Ringen: (kat) Jan Rotter hatte sich eigentlich darauf eingestellt, dass er am heutigen Mittwoch um das Ticket für die Junioren-Europameisterschaft ringen wird. Beim Kampf des Tribergers mit dem Köllerbacher Timo Badusch wollte Bundestrainer Jannis Zamanduridis entscheiden, wer von den beiden zu den Titelkämpfen ins bulgarische Samokov fahren darf. Doch am Montagabend erhielt Rotter vom Bundestrainer den überraschenden Anruf, dass er bei der Junioren-EM die deutschen Farben vertreten wird. „Ich habe mich riesig gefreut und sofort alle in unserem ganzen Haus informiert“, sagt der überglückliche Triberger.

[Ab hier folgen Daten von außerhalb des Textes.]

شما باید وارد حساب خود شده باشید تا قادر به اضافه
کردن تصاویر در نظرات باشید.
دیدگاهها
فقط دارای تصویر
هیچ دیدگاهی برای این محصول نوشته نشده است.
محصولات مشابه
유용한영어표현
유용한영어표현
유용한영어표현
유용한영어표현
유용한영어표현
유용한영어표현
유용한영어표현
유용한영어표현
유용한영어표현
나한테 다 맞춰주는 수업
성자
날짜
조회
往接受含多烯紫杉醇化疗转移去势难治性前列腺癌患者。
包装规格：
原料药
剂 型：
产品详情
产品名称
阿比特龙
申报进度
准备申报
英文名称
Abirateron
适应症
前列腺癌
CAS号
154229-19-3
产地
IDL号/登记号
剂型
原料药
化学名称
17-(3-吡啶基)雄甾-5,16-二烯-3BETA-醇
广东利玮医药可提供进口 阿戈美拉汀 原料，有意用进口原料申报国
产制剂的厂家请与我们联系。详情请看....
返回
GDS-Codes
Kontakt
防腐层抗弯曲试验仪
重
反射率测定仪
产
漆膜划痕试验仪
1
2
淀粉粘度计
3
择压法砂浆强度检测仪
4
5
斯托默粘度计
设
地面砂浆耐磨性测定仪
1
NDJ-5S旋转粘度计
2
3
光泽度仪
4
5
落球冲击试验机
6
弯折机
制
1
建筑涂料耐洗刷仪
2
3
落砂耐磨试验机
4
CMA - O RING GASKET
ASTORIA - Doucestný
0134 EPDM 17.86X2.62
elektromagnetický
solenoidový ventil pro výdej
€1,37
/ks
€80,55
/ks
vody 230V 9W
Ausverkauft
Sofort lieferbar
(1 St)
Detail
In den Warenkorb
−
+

Rotter startet in Samokov in der Griechisch-Klasse bis 74 kg. In der nächsten Woche am Donnerstag wird der 19-Jährige mit der Junioren-Nationalmannschaft nach Bulgarien fliegen. Am Samstag beginnt sein Wettkampf.
Bei der EM wird Rotter nicht nur von Eltern und Großeltern begleitet. Auch seine Freundin Aline Focken ist dabei, allerdings nicht nur als Unterstützung. Die Krefelderin wird in Samokov bei den Juniorinnen an den Start gehen.
Bei Rotters Heimatverein, dem SV Triberg, hat sich auch personell wieder etwas getan. Der Regionalliga-Aufsteiger hat einen weiteren Neuzugang: Der Rumäne Constantin Zamfir vom Zweitligisten AB Aichhalden. Er soll in der Klasse bis 60 kg eingesetzt werden.
Zuvor hatten die Triberger drei neue Ringer verpflichtet: Sven Kiefer von RG Hausen-Zell, Robert-Viorel Miutu vom ASV Tuttlingen und Zurab Kekelidze aus Georgien. Noch ist aber fraglich, ob die Triberger Kekelidze überhaupt einsetzen können. „Es ist derzeit sehr schwierig, für ihn ein Visa zu bekommen. Das war auch ein Grund, warum wir Constantin Zamfir geholt haben“, sagt SVT-Trainer Bernd Reichenbach.
Die für kommenden Samstag geplante Mannschaftspräsentation inklusive Testwettkampf musste abgesagt werden. Reichenbach: „Es ist derzeit schwer, einen Testgegner zu bekommen." Die Regionalliga-Saison beginnt für die Triberger am Freitag, 3. September, mit einem Heimkampf gegen die WKG Weitenau-Wieslet.